UNSW Canberra Space director Professor Russell Boyce said, "Being able to avoid collisions in space is essential if we are to safeguard the space-based technologies upon which society depends. Our cubesats will play an important role in gathering data for this research, among other outcomes such as demonstrating space-based capability ranging from remote sensing to ultra-secure quantum communications."
Buccaneer is one of five funded spacecraft, and a further three in early development, at UNSW Canberra Space, a flagship program established with a $10 million internal investment.
"With a team of over 40 space engineers, scientists and PhD students, we have the in-house ability and capacity to conceive, develop and fly innovative space missions with our own hands, supported by world-class space research, rather than relying on others," said Professor Boyce.

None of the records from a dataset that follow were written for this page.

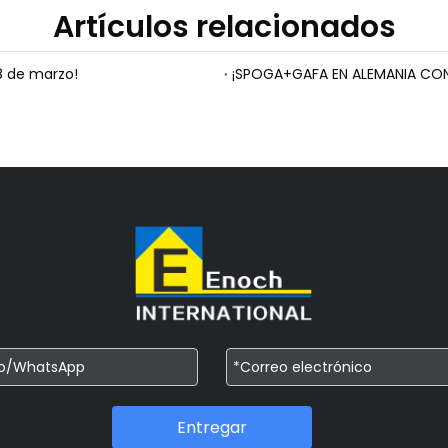
Artículos relacionados
8 de marzo!
¡SPOGA+GAFA EN ALEMANIA CO
Entregar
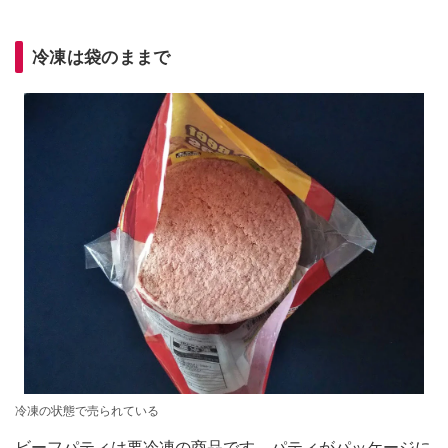
冷凍は袋のままで
冷凍の状態で売られている
ビーフパティは要冷凍の商品です。パティがパッケージに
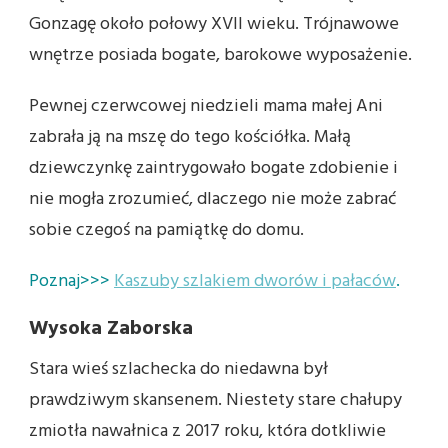
Gonzagę około połowy XVII wieku. Trójnawowe
wnętrze posiada bogate, barokowe wyposażenie.
Pewnej czerwcowej niedzieli mama małej Ani
zabrała ją na mszę do tego kościółka. Małą
dziewczynkę zaintrygowało bogate zdobienie i
nie mogła zrozumieć, dlaczego nie może zabrać
sobie czegoś na pamiątkę do domu.
Poznaj>>>
Kaszuby szlakiem dworów i pałaców
.
Wysoka Zaborska
Stara wieś szlachecka do niedawna był
prawdziwym skansenem. Niestety stare chałupy
zmiotła nawałnica z 2017 roku, która dotkliwie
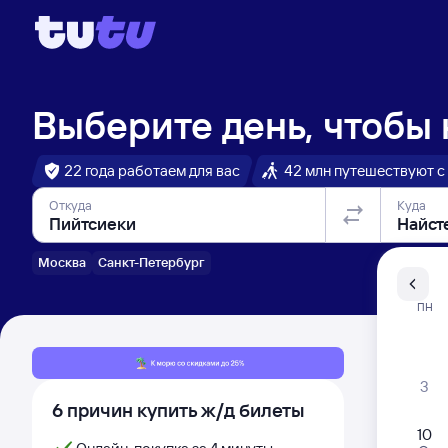
Выберите день, чтобы
22 года работаем для вас
42 млн путешествуют с
Откуда
Куда
Москва
Санкт-Петербург
Санкт-Пе
ПН
Распи
3
6 причин купить ж/д билеты
10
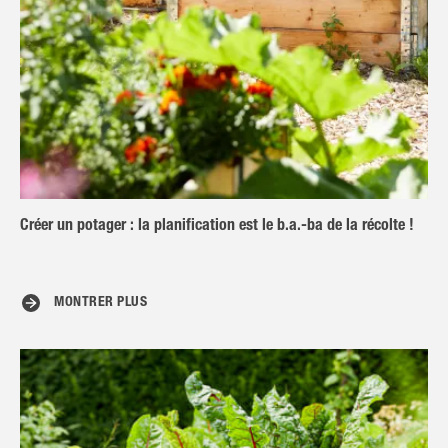
Créer un potager : la planification est le b.a.-ba de la récolte !
MONTRER PLUS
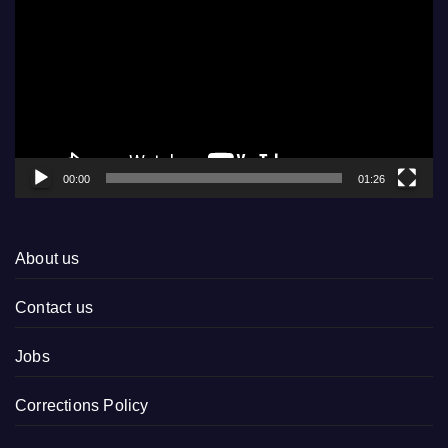
Player
00:00
01:26
About us
Contact us
Jobs
Corrections Policy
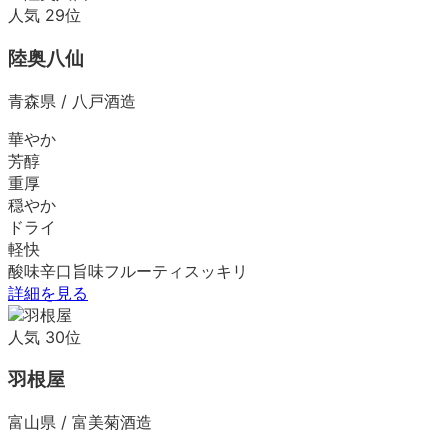
人気
29
位
陸奥八仙
青森県
/
八戸酒造
華やか
芳醇
重厚
穏やか
ドライ
軽快
酸味
辛口
旨味
フルーティ
スッキリ
詳細を見る
人気
30
位
羽根屋
富山県
/
富美菊酒造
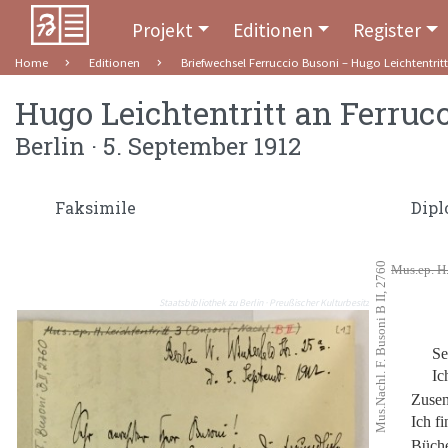
Projekt
Editionen
Register
Home
Editionen
Briefwechsel Ferruccio Busoni – Hugo Leichtentritt
Hugo Leichtentritt
an
Ferruc
Berlin · 5. September 1912
Faksimile
Dipl
Mus.Nachl. F. Busoni B II, 2760
Mus.ep. H.
Staatsbibliothek zu Berlin · Preußischer Kulturbesitz
Se
Ic
Zusen
Ich f
Büche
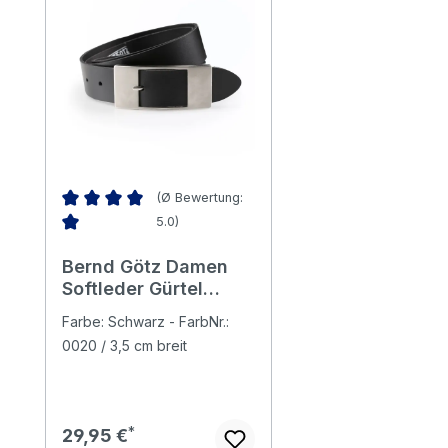
(Ø Bewertung:
5.0)
Durchschnittliche Bewertung von 5 von 5 Sternen
Bernd Götz Damen
Softleder Gürtel
black
Farbe: Schwarz - FarbNr.:
0020 / 3,5 cm breit
Regulärer Preis:
29,95 €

"It’s about building a sustainable domestic space capability with affordable methods of delivery."
UNSW Canberra rector Professor Michael Frater added, "What we’re seeing now, throughout government, is an understanding that it is critically important for Australia to operate in space, both from a security point of view and economically.
"We want Australia to have a really vibrant space industry. It makes sense for Australia to play niche roles and benefit from the innovation, spin offs and export dollars that come with it."
Minister Payne said the 2016 Defence White Paper highlights space research and space-based systems as an important part of Australia’s Defence capability and national security.
"The government will invest significantly in space-related projects for Defence over the next two decades and it has made a commitment to establish a national space agency to drive Australia’s involvement in space," Minister Payne said.
The successful launch of the Buccaneer cube satellite coincides with the 50th anniversary of Australia’s first satellite, the Weapons Research Establishment Satellite (WRESAT).